Four girls younger than 6 years all suffered nocturnal and diurnal incontinence and two had reflux. Treatment was effective for recurrent UTI in all and the reflux resolved in two. All four girls became dry during the day and one became dry at night. In the 38 girls older than 6 years, the treatment was successful for recurrent UTI in 24 from the out-patient and in all three from the clinical programme. Reflux, which was seen in six of these girls, resolved in five; one girl underwent bilateral reimplantation. Incontinence was treated in all 23 girls with incontinence problems before treatment (four of whom were initially dry). Twelve girls needed a wetting alarm to become dry during the night. In four girls the treatment was effective for recurrent UTI but the incontinence persisted; in seven the treatment was considered unsuccessful as they all had UTIs after treatment; all remained incontinent. Reflux persisted in all four girls in this group who had reflux before treatment.

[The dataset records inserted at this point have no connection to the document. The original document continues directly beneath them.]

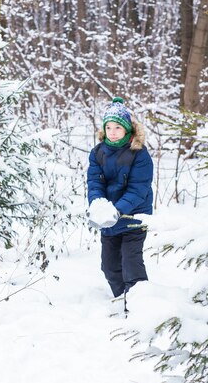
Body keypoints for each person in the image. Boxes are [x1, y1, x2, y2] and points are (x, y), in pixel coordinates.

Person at [87, 97, 154, 301]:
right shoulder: (98, 153)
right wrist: (98, 205)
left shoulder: (139, 154)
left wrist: (117, 210)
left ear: (127, 129)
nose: (113, 131)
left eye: (118, 127)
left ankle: (139, 303)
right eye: (109, 127)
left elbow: (138, 189)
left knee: (131, 264)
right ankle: (122, 298)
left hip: (134, 217)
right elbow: (94, 182)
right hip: (108, 220)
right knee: (109, 266)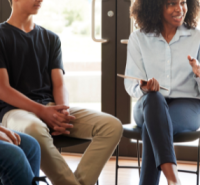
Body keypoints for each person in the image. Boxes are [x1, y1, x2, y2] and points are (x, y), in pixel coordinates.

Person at [0, 0, 123, 184]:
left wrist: (62, 110)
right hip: (14, 112)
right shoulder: (1, 36)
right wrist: (42, 112)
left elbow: (59, 84)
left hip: (50, 108)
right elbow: (3, 90)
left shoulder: (51, 38)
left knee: (112, 126)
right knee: (34, 128)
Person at [125, 0, 200, 184]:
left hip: (187, 106)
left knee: (151, 127)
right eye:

The training programme was effective in treating recurrent UTI in 35 of 42 girls (83%). The persistence of incontinence problems is a bad prognostic factor for the recurrence of UTI after the training programme. Pelvic-floor therapy seems a reasonable and meaningful component in the treatment of recurrent UTIs in which detrusor-sphincter dyssynergia plays a role.
分析采用盆底治疗对复发性尿路感染(UTIs,至少确诊两个阶段)且经尿动力学证实存在排尿功能障碍的女孩的治疗效果。
在为期18个月的研究期间,对42例复发性UTIs女孩进行前瞻性治疗。训练包括个体化的排尿和饮水计划、盆底放松生物反馈、如厕行为指导以及生物反馈尿流率测定;通过超声检查估算残余尿量。所有女孩在治疗期间均接受预防性抗生素治疗,33例经尿动力学证实存在逼尿肌不稳定的女孩还接受了抗胆碱能药物治疗。当女孩在至少6个月内未使用进一步的预防性抗生素且未发生感染时,治疗被视为成功。
4例6岁以下女孩均有夜间和日间尿失禁,2例有反流。治疗对所有复发性UTI均有效,2例反流得到缓解。所有4例女孩日间不再尿床,1例夜间不再尿床。在38例6岁以上女孩中,门诊24例和临床项目中的3例复发性UTI治疗成功。其中6例女孩出现反流,5例反流得到缓解;1例女孩接受了双侧再植术。治疗前有尿失禁问题的23例女孩均接受了尿失禁治疗(其中4例最初无尿失禁)。12例女孩需要使用尿床警报器才能在夜间不再尿床。4例女孩复发性UTI治疗有效,但尿失禁持续存在;7例女孩治疗被视为不成功,因为她们治疗后均发生了UTI;所有这些女孩仍有尿失禁。该组中治疗前有反流的4例女孩反流均持续存在。
训练方案对42例女孩中的35例(83%)复发性UTI治疗有效。尿失禁问题持续存在是训练方案后UTI复发的不良预后因素。盆底治疗似乎是治疗逼尿肌-括约肌协同失调起作用的复发性UTIs的合理且有意义的组成部分。